Japan Geoscience Union Meeting 2019

Presentation information

[J] Poster

S (Solid Earth Sciences ) » S-MP Mineralogy & Petrology

[S-MP32] Deformed rocks, Metamorphic rocks and Tectonics

Wed. May 29, 2019 5:15 PM - 6:30 PM Poster Hall (International Exhibition Hall8, Makuhari Messe)

convener:Yumiko Harigane(Geological Survey of Japan, National Institute of Advanced Industrial Science and Technology (AIST)), Yoshihiro Nakamura(Geological Survey of Japan, National Institute of Advanced Industrial Science and Technology)

[SMP32-P20] 3D microstructural analyses of fault rocks using CT and μCT scanning techniques

*Bingcheng Liu1, Aiming Lin1, Takafumi Nishiwaki1 (1.Kyoto University)

Keywords:computed tomography, fault rocks, microstructure

Meso- and microstructures of fault rocks including fault gouge developed in the active fault shear zone can reflect the deformation processes of fault motion and faulting mechanisms (Lin, 2008). Therefore, the study on structural features of fault rocks may provide new insights for understanding the nature of active faults. However, it is difficult to understand the spatial variation of microstructures of fault core zone based on traditional methods using two dimensional images under naked-eye and microscopic observations. Accordingly, it is necessary to develop an analytical method for three dimension (3D) analysis for understanding the spatial variation and internal structures of fault core zone. Computed tomography (CT) apparatus with micro-CT (µCT) accessories is a powerful tool which allows non-destructive 3D X-ray imaging and analyzing the spatial and internal structures within non-transparent objects, mainly determined by variations in density, chemical composition (effective atomic number) as well as thickness (Cnudde, 2005).

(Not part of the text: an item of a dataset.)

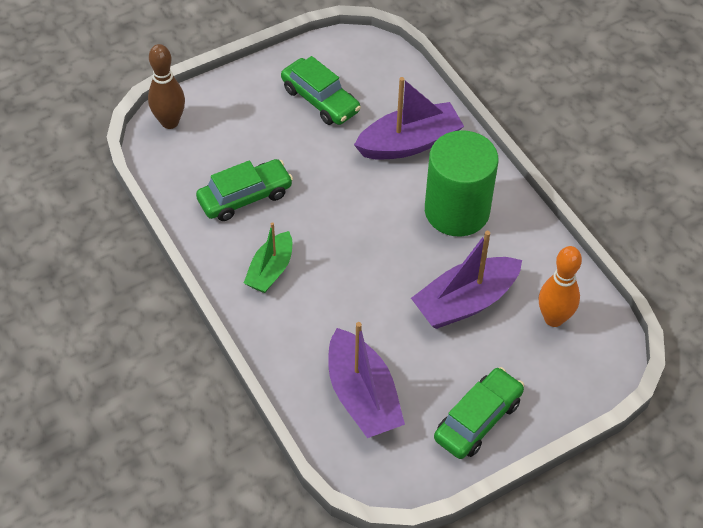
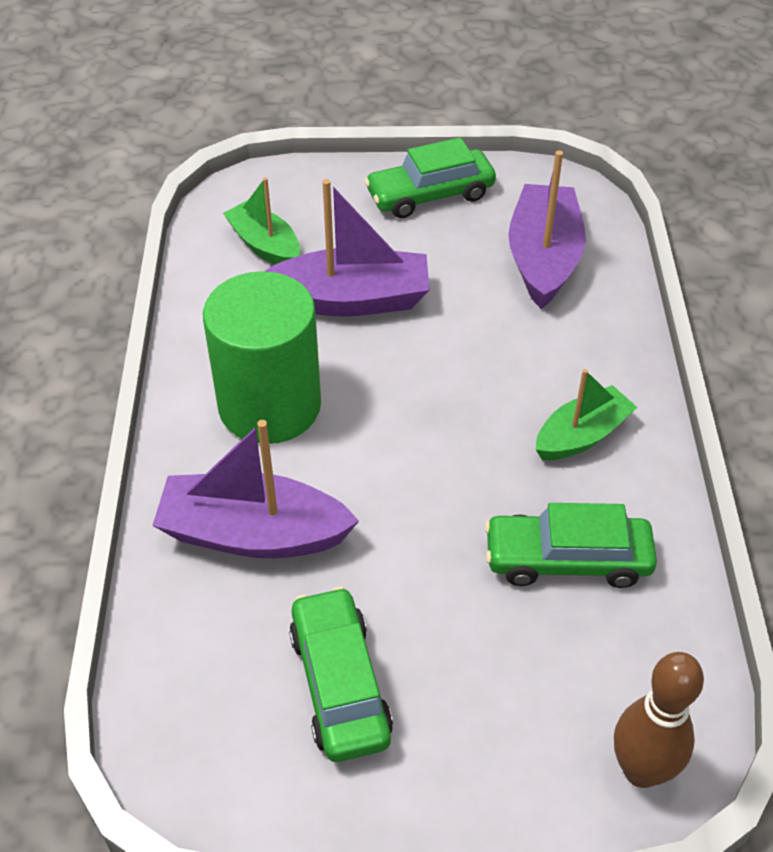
camera: 150 degrees left, 5 degrees down
(553, 318) = (265, 245): orange bowling pin -> green boat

In this study, the CT and µCT imaging techniques are exploited to observe the 3D internal structures of a series of representative fault rocks: 1) pseudotachylytes of different origins (melting and crushing), and 2) cataclasitic rocks including fault gouge, fault breccia and cataclasite, by utilizing two types of scanning apparatuses (Bruker microCT, 2014): 1) μCT flat panel (FP), and 2) μCT charge coupled device (CCD). The samples of pseudotachylyte are from Fuyun, NW China (Lin, 1994), Ohsumi, Japan (Fabbri et al., 2000), and Musgrave Mt, Australia (Lin et al., 2005), respectively. The samples of fault gouge were acquired from two typical active fault zones in Japan: The Nojima Fault and Arima-Takatsuki Tectonic Line, SW Japan (Lin and Nishiwaki, 2019). The FP analysis shows that 1) the flow structures within the melting-origin pseudotachylytes are denoted by parallel colored glassy matrix layers with numerous rounded quartz clasts and quartz-filled amygdules which are oriented along the flow layers, and 2) chilled margins are characterized by fine-grained microlites orientated parallel to the margins. The 3D scanning images show that the layering structures developed within the fault gouge and fault breccia zones which are marked by sharp colored boundaries, oriented clasts and fine-grained matrixes. Our results demonstrate that 1) the CCD imaging makes it possible to observe sub-micron and even nano-scale 3D microsturctures fault rocks without destruction, and 2) µCT imaging can be further combined with traditional methods (such as optical microscope and SEM observation) to determine the spatial variations for both the meso- and microstructures and chemical compositions of fault rocks.




References:
1). Lin, A., 2008. Fossil Earthquakes: The Formation and Preservation of Pseudotachylytes. Springer, Berlin, 348p (ISBN 978-3-540-74235-7).

2). Veerle Cnudde, 2005. Exploring the potential of X-ray tomography as a new non-destructive research tool in conservation studies of natural building stones. Diss. Ghent University.

3). Bruker microCT. SkyScan 2211 User Manual, 2014.

4). Lin, A., 1994. Jour. Struct. Geol., 16, 71-83.

5). Fabbri, O., Lin, A., Totsushige, H., 2000. Jour. Struct. Geol., 22, 1015-1026.

6). Lin et al., 2005. Tectonophysics, 402, 21-35.

7). Lin, A., Nishiwaki,T., 2019. Geophy. Res. Lett., 46, DOI: 10.1029/2019GL081927.